### Do this
Please repeat the listing below line for line, leaving out the pictures.

** begin **

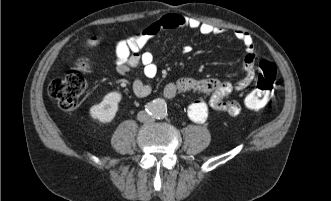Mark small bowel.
Instances as JSON below:
<instances>
[{"instance_id":"1","label":"small bowel","mask_w":331,"mask_h":201,"mask_svg":"<svg viewBox=\"0 0 331 201\" xmlns=\"http://www.w3.org/2000/svg\"><path fill=\"white\" fill-rule=\"evenodd\" d=\"M176 28H189L206 36L224 33L221 27L204 23L194 18L180 14L165 15L137 33L116 42L114 50L117 72L121 75H126L134 69L141 68L146 77H155L157 66L154 62L153 54L145 50V47L160 31ZM233 36L244 45L246 51L244 58L245 76L241 80L231 83L218 79L198 80L181 78L175 82L168 83L164 87L163 93L169 99L174 98L180 92L191 90L211 94L208 101L197 99L188 106V117L196 123L205 122L211 110L224 112L230 116H236L241 112V104L237 100L227 99V97L234 90H243L253 82L257 57L253 38L249 33L235 30ZM132 90L137 97L143 98L151 93V85L137 78L133 82Z\"/></svg>"}]
</instances>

** end **

### Complete response
Mark small bowel.
Instances as JSON below:
<instances>
[{"instance_id":"1","label":"small bowel","mask_w":331,"mask_h":201,"mask_svg":"<svg viewBox=\"0 0 331 201\" xmlns=\"http://www.w3.org/2000/svg\"><path fill=\"white\" fill-rule=\"evenodd\" d=\"M176 28H189L206 36L224 33L221 27L204 23L194 18L180 14L165 15L137 33L116 42L114 50L117 72L121 75H126L134 69L141 68L146 77H155L157 66L154 62L153 54L145 50V47L160 31ZM233 36L244 45L246 51L244 58L245 76L241 80L231 83L218 79L198 80L181 78L175 82L168 83L164 87L163 93L169 99L174 98L180 92L191 90L211 94L208 101L197 99L188 106V117L196 123L205 122L211 110L224 112L230 116H236L241 112V104L237 100L227 99V97L234 90H243L253 82L257 57L253 38L249 33L235 30ZM132 90L137 97L143 98L151 93V85L137 78L133 82Z\"/></svg>"}]
</instances>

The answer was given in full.